[Trecho]
----
Em 05 de outubro de 2007 o Procurador-Geral de Justiça do Estado de São Paulo, Dr. Rodrigo Cesar Rebello Pinho, ajuizou perante o Tribunal de Justiça do Estado de São Paulo a Ação Direta de Inconstitucionalidade nº 154.743-0/0-00 em face do disposto no inciso I, do artigo 1º, da Lei nº 13.886, de 01 de julho de 2004, do município de São Paulo, no ponto em que estabelecia: “Art. 1º. A Guarda Civil Metropolitana de São Paulo, principal órgão de execução da política municipal de segurança urbana, de natureza permanente, uniformizada, armada, baseada na hierarquia e disciplina, tem as seguintes atribuições: I – exercer, no âmbito do Município de São Paulo, o policiamento preventivo e comunitário, promovendo a mediação de conflitos e o respeito aos direitos fundamentais dos cidadãos”.

Ao finalizar sua petição inicial, o Procurador-Geral de Justiça do Estado de São Paulo, Dr. Rodrigo Cesar Rebello Pinho, concluiu: “Em síntese, é entendimento uníssono que a segurança pública é de competência das polícias estaduais, afastada qualquer participação dos Municípios nessa atividade. A eles cabe, apenas, constituir órgão para proteção de seus bens, serviços e instalações”.

Assim, no ano de 2008, o Tribunal de São Paulo declarou inconstitucional a Lei 13.866, de 2004, e, para o relator, Desembargador Maurício Ferreira Leite, o exercício do policiamento somente poderia ser exercido pelas polícias estaduais, “devendo ser repelida qualquer tentativa de alargamento desse horizonte”. Mesmo o voto divergente do Desembargador Ivan Sartori, tão somente frisava que não haveria inconstitucionalidade, se o conceito de policiamento das guardas ficasse restrito à fiscalização de bens e serviços municipais.

Dessa declaração de inconstitucionalidade a Câmara Municipal de São Paulo interpôs o Recurso Extraordinário nº 608.588/SP, inicialmente distribuído em 22 de fevereiro de 2010 ao ministro Eros Grau, que o inadmitiu nos seguintes termos:

“O recurso não merece prosperar. O acórdão recorrido está em consonância com o entendimento do Pleno deste Tribunal, no julgamento da ADI n. 1.182, de minha relatoria, DJ de 10.3.06, onde se fixou que ‘[o] artigo 144 da Constituição de 1.988 dispõe que a segurança pública deve ser exercida através da polícia federal; da polícia rodoviária federal; das polícias civis e das polícias militares e corpos de bombeiros militares […]. Os Estados-membros, assim como o Distrito Federal, devem seguir o modelo federal. O artigo 144 da Constituição aponta os órgãos incumbidos do exercício da segurança pública. Entre eles não está o Departamento de Trânsito. Resta, pois, vedada aos Estados-membros a possibilidade de estender o rol, que esta Corte já firmou ser numerus clausus, para alcançar o Departamento de Trânsito.’ Ademais, o disposto no artigo 144, § 8º, da CB/88, é claro no sentido de que as Guardas municipais, constituídas pelos Municípios, serão destinadas à proteção de seus bens, serviços e instalações, conforme dispuser a lei, atribuições diversas das atividades típicas de segurança pública exercidas pelos órgãos supra citados. Publique-se. Brasília, 5 de abril de 2010. Ministro Eros Grau – Relator” (grifos no original).
----
[Objetivo] Reproduza sem alterações a parte do trecho que começa em "Assim, no ano" e vai até "e serviços municipais.", incluindo essas últimas palavras. Os registros são um material à parte, independente do trecho.
----
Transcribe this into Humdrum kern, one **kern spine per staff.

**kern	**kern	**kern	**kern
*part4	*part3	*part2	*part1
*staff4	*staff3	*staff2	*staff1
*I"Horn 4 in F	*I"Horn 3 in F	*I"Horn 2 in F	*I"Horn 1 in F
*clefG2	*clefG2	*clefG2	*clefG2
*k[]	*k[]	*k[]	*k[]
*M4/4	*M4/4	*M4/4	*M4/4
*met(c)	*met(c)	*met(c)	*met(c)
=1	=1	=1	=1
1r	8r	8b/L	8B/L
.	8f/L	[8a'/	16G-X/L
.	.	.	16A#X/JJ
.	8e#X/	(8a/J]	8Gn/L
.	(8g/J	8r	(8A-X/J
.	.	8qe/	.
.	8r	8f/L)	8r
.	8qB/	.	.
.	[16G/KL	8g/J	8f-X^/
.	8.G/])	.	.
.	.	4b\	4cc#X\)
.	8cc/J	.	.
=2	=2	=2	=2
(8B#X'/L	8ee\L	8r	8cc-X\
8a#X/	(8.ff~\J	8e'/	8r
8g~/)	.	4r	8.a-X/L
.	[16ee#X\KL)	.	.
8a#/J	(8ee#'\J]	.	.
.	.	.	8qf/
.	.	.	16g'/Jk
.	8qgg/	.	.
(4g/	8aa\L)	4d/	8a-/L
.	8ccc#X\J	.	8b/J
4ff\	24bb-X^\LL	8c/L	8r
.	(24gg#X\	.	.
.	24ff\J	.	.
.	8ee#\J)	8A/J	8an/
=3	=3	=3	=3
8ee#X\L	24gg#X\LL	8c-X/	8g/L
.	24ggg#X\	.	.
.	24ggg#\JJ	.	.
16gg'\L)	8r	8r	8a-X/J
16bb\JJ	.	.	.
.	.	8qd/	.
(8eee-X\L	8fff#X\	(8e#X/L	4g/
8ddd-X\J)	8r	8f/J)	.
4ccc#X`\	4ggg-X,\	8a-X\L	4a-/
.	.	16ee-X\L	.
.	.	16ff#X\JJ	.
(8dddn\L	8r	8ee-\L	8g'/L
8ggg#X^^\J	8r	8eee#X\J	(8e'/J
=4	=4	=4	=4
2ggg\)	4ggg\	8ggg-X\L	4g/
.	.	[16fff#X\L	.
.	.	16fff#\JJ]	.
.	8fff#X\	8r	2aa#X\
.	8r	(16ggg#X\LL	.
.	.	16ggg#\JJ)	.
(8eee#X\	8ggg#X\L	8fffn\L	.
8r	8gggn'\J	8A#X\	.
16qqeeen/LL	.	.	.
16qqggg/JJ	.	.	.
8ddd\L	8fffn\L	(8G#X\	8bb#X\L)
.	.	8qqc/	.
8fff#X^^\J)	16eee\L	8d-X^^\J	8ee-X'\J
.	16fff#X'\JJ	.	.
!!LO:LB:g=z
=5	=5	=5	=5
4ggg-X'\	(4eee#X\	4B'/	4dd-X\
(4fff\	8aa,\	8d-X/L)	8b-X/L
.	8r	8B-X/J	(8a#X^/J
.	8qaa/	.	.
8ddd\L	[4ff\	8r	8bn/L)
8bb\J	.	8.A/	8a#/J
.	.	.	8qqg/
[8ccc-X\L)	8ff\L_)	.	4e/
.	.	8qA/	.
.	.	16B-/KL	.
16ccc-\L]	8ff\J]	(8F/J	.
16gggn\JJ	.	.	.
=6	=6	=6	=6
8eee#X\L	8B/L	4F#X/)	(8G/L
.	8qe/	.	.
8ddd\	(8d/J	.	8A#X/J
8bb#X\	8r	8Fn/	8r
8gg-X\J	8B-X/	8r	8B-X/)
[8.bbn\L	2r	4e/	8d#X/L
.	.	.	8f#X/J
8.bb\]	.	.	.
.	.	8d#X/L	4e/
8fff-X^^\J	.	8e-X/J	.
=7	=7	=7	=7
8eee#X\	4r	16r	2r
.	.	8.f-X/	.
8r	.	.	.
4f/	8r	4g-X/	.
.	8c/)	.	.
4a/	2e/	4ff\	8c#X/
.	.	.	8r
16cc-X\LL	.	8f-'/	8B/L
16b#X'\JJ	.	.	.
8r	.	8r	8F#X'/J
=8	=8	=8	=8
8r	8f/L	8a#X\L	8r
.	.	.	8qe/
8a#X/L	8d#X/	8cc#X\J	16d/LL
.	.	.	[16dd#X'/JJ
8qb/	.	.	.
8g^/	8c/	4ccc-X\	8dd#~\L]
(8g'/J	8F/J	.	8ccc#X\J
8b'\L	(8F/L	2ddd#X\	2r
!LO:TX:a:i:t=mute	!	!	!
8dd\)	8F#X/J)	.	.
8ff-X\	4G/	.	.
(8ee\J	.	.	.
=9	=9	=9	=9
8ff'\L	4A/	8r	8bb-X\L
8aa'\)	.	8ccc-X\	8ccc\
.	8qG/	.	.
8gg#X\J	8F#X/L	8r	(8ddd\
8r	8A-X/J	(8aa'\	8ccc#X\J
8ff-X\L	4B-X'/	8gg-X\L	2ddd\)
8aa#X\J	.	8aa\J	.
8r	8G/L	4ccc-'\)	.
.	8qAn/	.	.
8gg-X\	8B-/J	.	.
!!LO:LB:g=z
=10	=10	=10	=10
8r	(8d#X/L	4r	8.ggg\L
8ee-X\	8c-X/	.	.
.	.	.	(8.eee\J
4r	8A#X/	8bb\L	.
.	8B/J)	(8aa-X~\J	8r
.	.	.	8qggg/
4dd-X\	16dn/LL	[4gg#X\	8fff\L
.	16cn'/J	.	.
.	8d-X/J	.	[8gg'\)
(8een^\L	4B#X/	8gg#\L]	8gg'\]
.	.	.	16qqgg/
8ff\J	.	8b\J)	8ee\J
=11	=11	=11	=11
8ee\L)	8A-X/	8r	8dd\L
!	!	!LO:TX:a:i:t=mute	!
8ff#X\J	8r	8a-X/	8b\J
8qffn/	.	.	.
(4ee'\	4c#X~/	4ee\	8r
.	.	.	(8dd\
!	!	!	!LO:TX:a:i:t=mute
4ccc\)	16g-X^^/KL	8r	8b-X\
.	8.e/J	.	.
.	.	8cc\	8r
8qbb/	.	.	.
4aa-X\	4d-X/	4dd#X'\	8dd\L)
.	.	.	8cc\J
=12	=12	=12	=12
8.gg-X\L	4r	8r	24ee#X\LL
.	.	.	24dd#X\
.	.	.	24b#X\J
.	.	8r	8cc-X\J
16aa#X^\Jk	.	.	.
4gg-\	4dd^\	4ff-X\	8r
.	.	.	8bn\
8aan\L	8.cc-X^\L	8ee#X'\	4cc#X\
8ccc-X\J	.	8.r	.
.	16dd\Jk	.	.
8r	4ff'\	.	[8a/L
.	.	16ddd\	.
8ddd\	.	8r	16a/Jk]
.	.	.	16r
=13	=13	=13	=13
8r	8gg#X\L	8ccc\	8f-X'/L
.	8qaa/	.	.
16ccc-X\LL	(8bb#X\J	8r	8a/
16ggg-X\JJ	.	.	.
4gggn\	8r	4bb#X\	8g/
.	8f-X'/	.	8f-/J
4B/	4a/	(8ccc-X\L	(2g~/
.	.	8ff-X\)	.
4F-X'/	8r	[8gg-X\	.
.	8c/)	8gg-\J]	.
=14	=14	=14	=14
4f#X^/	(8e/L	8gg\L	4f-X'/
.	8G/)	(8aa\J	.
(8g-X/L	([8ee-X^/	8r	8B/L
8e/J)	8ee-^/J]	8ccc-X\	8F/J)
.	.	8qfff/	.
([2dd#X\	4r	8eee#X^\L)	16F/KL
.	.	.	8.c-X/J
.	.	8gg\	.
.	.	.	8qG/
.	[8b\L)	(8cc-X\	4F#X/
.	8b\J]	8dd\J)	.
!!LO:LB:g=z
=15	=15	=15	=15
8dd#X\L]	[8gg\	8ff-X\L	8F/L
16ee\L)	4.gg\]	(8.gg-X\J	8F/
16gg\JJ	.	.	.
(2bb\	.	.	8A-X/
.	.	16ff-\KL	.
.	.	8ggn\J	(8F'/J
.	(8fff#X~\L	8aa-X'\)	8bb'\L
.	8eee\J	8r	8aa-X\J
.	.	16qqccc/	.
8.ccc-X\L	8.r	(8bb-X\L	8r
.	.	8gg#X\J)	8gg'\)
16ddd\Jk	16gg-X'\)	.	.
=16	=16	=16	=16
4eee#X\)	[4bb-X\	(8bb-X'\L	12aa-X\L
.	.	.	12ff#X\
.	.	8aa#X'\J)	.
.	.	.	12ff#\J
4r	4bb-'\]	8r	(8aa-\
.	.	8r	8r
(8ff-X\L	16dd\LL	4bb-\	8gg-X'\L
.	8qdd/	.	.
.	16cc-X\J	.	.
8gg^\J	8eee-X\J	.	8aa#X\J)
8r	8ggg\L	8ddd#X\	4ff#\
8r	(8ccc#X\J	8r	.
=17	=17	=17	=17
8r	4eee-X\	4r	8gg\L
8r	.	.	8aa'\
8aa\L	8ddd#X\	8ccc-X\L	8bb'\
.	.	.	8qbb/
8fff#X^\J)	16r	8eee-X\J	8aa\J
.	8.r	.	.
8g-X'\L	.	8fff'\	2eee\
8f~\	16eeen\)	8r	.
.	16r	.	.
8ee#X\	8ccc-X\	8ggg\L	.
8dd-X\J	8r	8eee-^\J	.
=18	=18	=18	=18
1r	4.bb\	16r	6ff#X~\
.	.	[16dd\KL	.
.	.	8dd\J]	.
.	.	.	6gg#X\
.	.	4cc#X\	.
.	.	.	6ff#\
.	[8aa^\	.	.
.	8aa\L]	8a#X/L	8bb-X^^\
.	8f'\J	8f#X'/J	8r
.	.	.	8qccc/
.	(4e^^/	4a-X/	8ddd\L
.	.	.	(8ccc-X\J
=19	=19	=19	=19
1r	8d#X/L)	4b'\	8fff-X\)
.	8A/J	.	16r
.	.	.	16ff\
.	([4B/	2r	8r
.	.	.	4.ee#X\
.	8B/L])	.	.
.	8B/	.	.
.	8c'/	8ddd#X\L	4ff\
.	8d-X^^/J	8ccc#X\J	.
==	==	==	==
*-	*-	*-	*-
----
[Solução]
Assim, no ano de 2008, o Tribunal de São Paulo declarou inconstitucional a Lei 13.866, de 2004, e, para o relator, Desembargador Maurício Ferreira Leite, o exercício do policiamento somente poderia ser exercido pelas polícias estaduais, “devendo ser repelida qualquer tentativa de alargamento desse horizonte”. Mesmo o voto divergente do Desembargador Ivan Sartori, tão somente frisava que não haveria inconstitucionalidade, se o conceito de policiamento das guardas ficasse restrito à fiscalização de bens e serviços municipais.